Maria Trinidad is a beautiful woman who has been through so much. Two of her children were murdered, as was her husband. Her husband and child were murdered by the government during the war and her one son was murdered by gangs about a year ago.
She runs Casa Esperanza and also works at Casa Concordia (where the missionaries stay) and IS. NOT. PAID. She is not paid for what she does running both houses (but this is a whole different blog post). With her at Casa Esperanza are two German missionaries. We sat down and spoke with them. All three spoke about the hardships of keeping Casa Esperanza open and of the help of the churches that we all come from.
Helmut, the name of the German missionary said to us, "I would rather light a candle than complain about the darkness."
We had devotionals in the evening and, one of the first nights, the power went out and we had our devotional by candle light. Our group decided to stick with the candles. After Casa Esperanza, one of our members was talking about how hard it would be to be here and he felt at a loss about what he could do to help.
I know that feeling too. How I feel like I should be there, how I feel that I am less loved because I live in America. All the thoughts that I know aren't true, but that find their way into my thoughts anyway.
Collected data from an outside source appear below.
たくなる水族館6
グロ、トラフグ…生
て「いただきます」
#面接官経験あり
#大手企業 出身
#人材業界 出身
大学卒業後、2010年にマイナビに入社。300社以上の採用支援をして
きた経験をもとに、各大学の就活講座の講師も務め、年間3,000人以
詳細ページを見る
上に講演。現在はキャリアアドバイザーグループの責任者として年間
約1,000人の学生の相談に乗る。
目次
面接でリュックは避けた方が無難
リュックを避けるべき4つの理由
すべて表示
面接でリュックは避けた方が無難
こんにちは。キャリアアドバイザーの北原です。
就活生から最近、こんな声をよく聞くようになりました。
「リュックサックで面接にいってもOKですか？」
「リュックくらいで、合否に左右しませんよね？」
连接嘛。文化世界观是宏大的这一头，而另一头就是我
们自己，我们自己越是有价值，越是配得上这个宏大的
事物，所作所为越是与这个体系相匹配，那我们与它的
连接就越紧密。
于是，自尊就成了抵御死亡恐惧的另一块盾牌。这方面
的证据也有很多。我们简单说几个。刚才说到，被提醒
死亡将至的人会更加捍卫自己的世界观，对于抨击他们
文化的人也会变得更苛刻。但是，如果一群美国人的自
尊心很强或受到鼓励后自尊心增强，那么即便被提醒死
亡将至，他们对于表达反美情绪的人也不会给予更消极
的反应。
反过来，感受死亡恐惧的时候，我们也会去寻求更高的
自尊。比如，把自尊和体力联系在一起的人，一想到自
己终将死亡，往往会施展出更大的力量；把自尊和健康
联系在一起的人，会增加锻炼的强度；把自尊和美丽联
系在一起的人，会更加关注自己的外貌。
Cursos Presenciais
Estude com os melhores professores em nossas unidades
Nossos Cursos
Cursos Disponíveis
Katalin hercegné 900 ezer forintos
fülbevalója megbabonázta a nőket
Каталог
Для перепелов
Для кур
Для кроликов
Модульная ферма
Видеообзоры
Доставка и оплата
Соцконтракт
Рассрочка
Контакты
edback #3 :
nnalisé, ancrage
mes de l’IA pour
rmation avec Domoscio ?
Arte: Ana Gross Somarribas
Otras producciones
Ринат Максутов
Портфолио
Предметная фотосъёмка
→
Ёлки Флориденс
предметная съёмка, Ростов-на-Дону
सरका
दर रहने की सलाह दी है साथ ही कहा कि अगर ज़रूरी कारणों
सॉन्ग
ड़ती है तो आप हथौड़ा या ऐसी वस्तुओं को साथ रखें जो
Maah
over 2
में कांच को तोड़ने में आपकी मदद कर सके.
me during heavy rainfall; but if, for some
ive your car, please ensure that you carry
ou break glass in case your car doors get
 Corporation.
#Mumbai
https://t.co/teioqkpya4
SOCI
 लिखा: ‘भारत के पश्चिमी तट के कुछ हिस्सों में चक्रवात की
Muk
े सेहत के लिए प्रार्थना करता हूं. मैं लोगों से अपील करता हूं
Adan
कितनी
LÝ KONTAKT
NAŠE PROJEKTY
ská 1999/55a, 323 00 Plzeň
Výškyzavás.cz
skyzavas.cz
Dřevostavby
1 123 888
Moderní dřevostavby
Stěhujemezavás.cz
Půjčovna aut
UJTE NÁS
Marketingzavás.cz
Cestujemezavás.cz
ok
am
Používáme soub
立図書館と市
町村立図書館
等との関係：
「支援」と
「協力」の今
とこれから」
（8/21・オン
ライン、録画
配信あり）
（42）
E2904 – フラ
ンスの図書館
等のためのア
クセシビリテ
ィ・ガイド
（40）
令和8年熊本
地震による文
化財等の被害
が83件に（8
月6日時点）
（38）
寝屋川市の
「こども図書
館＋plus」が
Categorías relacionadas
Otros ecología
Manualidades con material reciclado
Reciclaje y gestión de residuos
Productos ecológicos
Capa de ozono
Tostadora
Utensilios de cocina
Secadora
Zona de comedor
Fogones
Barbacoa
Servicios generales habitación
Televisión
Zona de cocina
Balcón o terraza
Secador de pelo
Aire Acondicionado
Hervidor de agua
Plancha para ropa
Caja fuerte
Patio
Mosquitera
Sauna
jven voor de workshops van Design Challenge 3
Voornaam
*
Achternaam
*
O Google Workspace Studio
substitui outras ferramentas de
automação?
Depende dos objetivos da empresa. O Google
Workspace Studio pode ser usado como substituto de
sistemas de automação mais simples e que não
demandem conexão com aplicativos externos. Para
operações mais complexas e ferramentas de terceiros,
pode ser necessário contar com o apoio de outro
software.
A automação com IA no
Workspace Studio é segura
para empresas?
I thought about it for a moment and said, "Maybe it's not our job to light another candle, but maybe it's our job to help make their candle brighter."
I often find myself trapped by the idea that I am not doing enough. In the end, none of us can ever do "enough." And we are not saved by that "enough" either. I always have liked the story of Zacchaeus. Jesus loved Zacchaeus where he was and when Zacchaeus said that he would give half of his money to the poor, Jesus didn't say, "Come on, you know you could do better." Jesus says that Zacchaeus is a son of Abraham.
We are one body in Christ and where would we be without all the parts? I often forget these things and I find myself panicking, thinking that I am not worthy or worthwhile. But generosity is a spiritual gift and that is something that I need to keep in mind. In this time and this place, it is not my job to light another candle, but it is my job - and my honor - to help make someone else's candle burn brighter.